→ Provided information
■ ■ ■
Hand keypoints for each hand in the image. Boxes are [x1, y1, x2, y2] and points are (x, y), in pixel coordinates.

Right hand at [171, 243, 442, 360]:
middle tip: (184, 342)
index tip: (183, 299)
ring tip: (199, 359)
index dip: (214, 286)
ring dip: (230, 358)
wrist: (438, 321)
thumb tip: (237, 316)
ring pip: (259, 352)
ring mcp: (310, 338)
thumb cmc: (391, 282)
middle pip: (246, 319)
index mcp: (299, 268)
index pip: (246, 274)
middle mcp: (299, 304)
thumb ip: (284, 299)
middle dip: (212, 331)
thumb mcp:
■ ■ ■
Write out the lines from the one containing "ring dip: (230, 358)" through the last line of the records above. Include both of those lines and nothing else.

→ Finished task
ring dip: (230, 358)
wrist: (438, 321)
thumb tip: (237, 316)
ring pip: (259, 352)
ring mcp: (310, 338)
thumb cmc: (391, 282)
middle pip: (246, 319)
index mcp: (299, 268)
index pip: (246, 274)
middle mcp: (299, 304)
thumb ip: (284, 299)
middle dip: (212, 331)
thumb mcp:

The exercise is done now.